Disposable income has fallen and SMES in some places are struggling. Public sector strikes for more wages have become rampant. The NHS is on its knees and the general outlook is not very appetising.

It may be flippant to say it, but Government, whether it be fair or not, is that unpopular, it could well be blamed if Manchester City lose the ‘Champion Leagues’ final! That is how bad the perception of their performance is!

David Buik is LBC's Markets and Business Commentator
David Buik is LBC's Markets and Business Commentator. Picture: LBC

It is accepted that the Government is not a bottomless pit of money and that there are fiscal restraints. However, Britain has always been known as a nation of shopkeepers. Small and medium-sized companies have always been the bedrock of our economic success and they may have some right to bemoan the fact that they are the forgotten heroes of our society.

The Government has put in place tax breaks for capital allowances and the Chancellor and Michael Gove are encouraging ‘levelling up’ around the country.

But this is not enough.

The Government needs to ease up on the bureaucracy for companies that want to trade with Europe with less draconian paperwork, as well as working closer with the EU, regarding the mutually beneficial easing of tariffs. The Northern Ireland Protocol agreement, if it reaches the statute book, will certainly help to achieve that goal.

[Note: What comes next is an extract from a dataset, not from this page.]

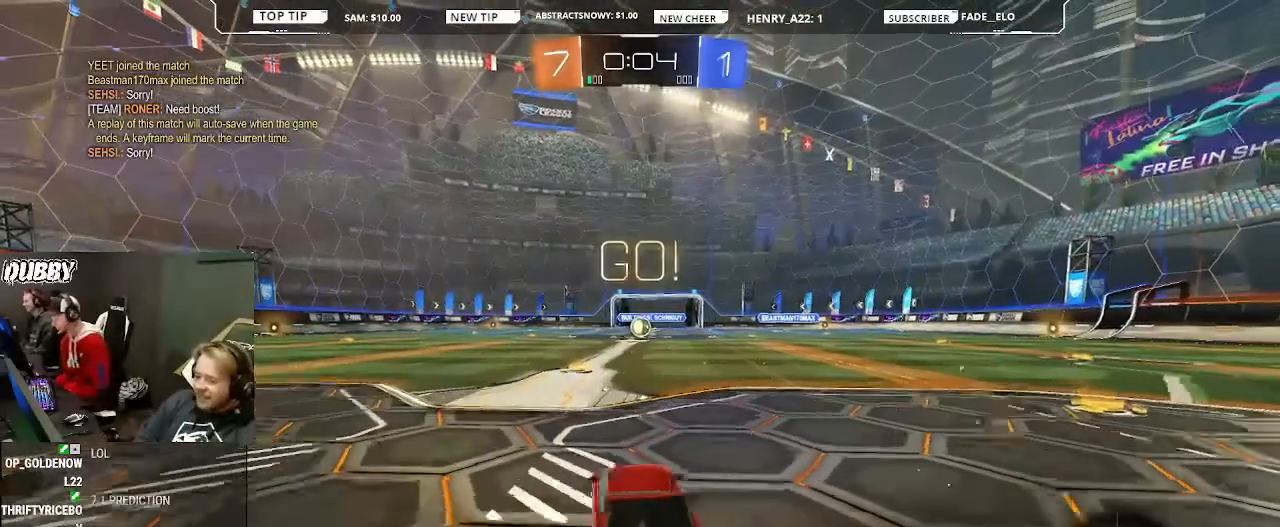
{"buttons": ["CROSS", "CIRCLE", "L1", "R2"], "left_stick": "right", "right_stick": "center", "events": [[67, "left_stick", "center"], [300, "L1", "down"], [333, "CROSS", "down"], [367, "left_stick", "right"], [400, "CROSS", "up"], [467, "CROSS", "down"]]}
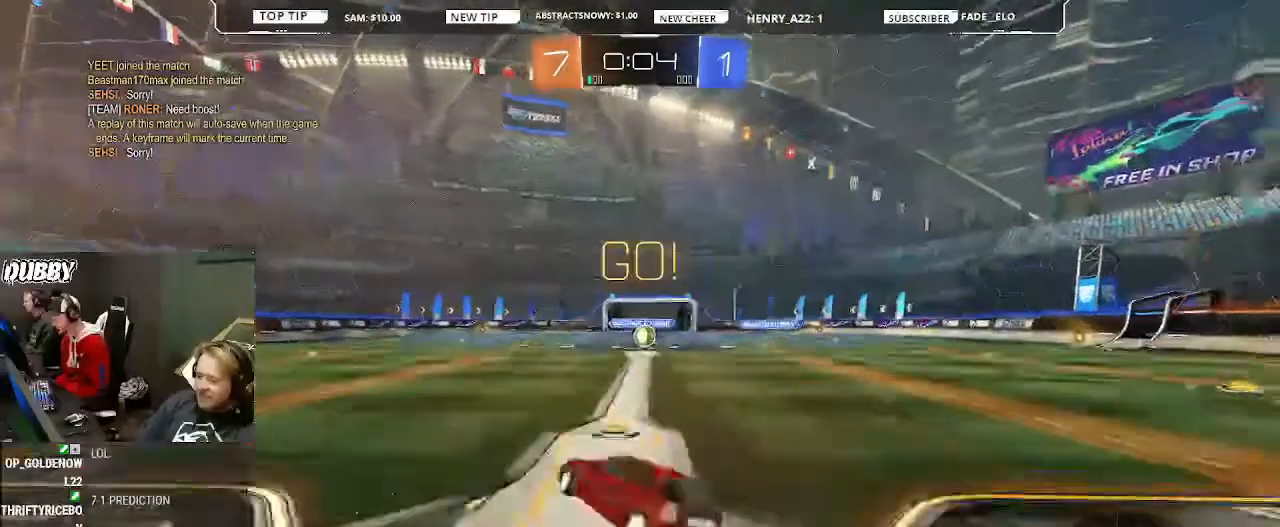
{"buttons": ["R2"], "left_stick": "right", "right_stick": "center", "events": [[67, "CROSS", "up"], [100, "CIRCLE", "up"], [133, "L1", "up"], [233, "TRIANGLE", "down"], [267, "TRIANGLE", "up"], [400, "TRIANGLE", "down"], [433, "TRIANGLE", "up"]]}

SMES need some tender loving care from the Government.

They need help with business rates. Perhaps the reintroduction of the VAT reduction beyond April 2022 for the hospitality sector would help.

Further consideration to extend the interest-free period for bounce-back loans beyond the initial 12 months period could be extended. Whilst it would be tempting to write these loans off completely.

However, I doubt the political environment would tolerate given the scale of abuse that has already been revealed. There is also a strong need to rescind the tourist tax, which is causing unnecessary anxiety to retail.

There has been some good news on the IPO front for London this week, with We Soda and CAB Payments announcing their forthcoming listings in London.

Finally, SMES are so important to the country’s heritage and prosperity. They should not have to cry from the wilderness!